La storia delle zolfare, che tanto ha interessato gli economisti ed i sociologi, trova in quest’opera una testimonianza che vuole essere solo umana, e quindi vera, costruita attraverso i ricordi di un protagonista, che rivive un’esperienza forte che in lui ha lasciato il segno.
Miniera Gessolungo di Caltanissetta come si presenta oggi – Foto di Vincenzo Santoro
Quando la storia è guardata al microscopio, nascono opere come quella di M. Zurli, in cui la cronaca diventa documento umano, la fatica di vivere "epico eroismo", la morte elegia che vince il silenzio del tempo.
I ricordi familiari si intrecciano a quelli del lavoro in miniera, i nomi dei luoghi sono camuffati, o per meglio dire foneticamente "parafrasati", il tutto per sganciare dalla fredda cronaca episodi e figure che hanno una dimensione principalmente umana, anche se un accenno di contestualizzazione è presente nel VII capitolo, dove si parla di giochi politici e di lotte sindacali, la cui trattazione è demandata agli studiosi di storia.
Mario Zurli vuole soltanto farci partecipi della sua umana esperienza, usando un linguaggio assolutamente scarno ed essenziale, privo di retorica e di qualsiasi forma di adescamento letterario, e proprio per questo suscettibile di grandi risonanze sentimentali in ognuno di noi.
Solo in qualche pagina l’autore si abbandona all’effusione sentimentale, come quando, alla fine del VII capitolo, sul colle di San Micheluzzo i fantasmi dei compagni morti, che la sua fantasia nostalgica suscita, vengono affiancati dalla "soave" figura della morte: è una sorta di catarsi, che esorcizza la pietà dolorosa e la trasforma in melanconica elegia.
Emergono nella narrazione episodi narrati con laconica semplicità, a volte anche con senso umoristico, figure di uomini scolpite con l’accetta; il mondo della miniera è un universo palpitante, dove tutti gli esseri viventi hanno una loro collocazione, anche le bestie più umili, come il topo, inconscio amico del minatore.
L’atteggiamento del minatore, umile "eroe", non è di ribellione, ma di atavica rassegnazione, che non è, però, fatalismo allo stato puro, ma piuttosto indiscusso attaccamento al dovere, che somiglia a quello del militare di carriera, come si può, ad esempio, rilevare nell’episodio intitolato "Il guardiano" nel IV capitolo, dove ‘u zi Sariddu, andando oltre le disposizioni ricevute, rimane per tre giorni a digiuno a guardia delle attrezzature affidategli.
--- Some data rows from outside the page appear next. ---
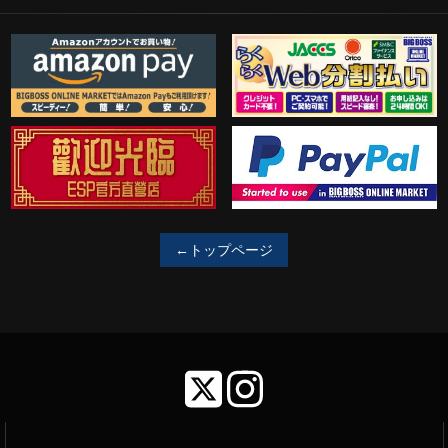
歓迎工臨
PayPal決済がご利用可能！
←トップページ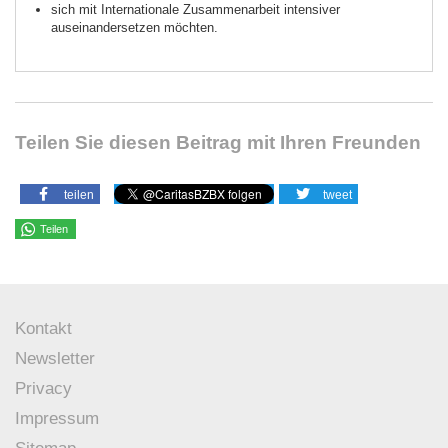
sich mit Internationale Zusammenarbeit intensiver
auseinandersetzen möchten.
Teilen Sie diesen Beitrag mit Ihren Freunden
teilen
tweet
Teilen
Kontakt
Newsletter
Privacy
Impressum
Anche l’uso del cognome preposto al nome contribuisce a creare questa atmosfera di disciplina militare.
In appendice il libro presenta una raccolta di documenti, stralci di quotidiani e fotografie, che rappresentano l’ancoraggio di episodi e figure della narrazione alla cronaca, che resterebbe fredda ricostruzione se non fosse da essi illuminata.
Mario Zurli non si è limitato a far rivivere nella sua opera un mondo ormai scomparso, ma attualmente egli è presidente dell’Associazione Amici della Miniera, che ha in progetto, con la collaborazione del Comune di Caltanissetta, di trasformare le zolfare abbandonate in musei, che siano monumento al lavoro umano, vibrante testimonianza di doloroso sacrificio, monito perenne contro lo sfruttamento operato da una società dominata dalla spietata logica del profitto e sorda ai valori della solidarietà.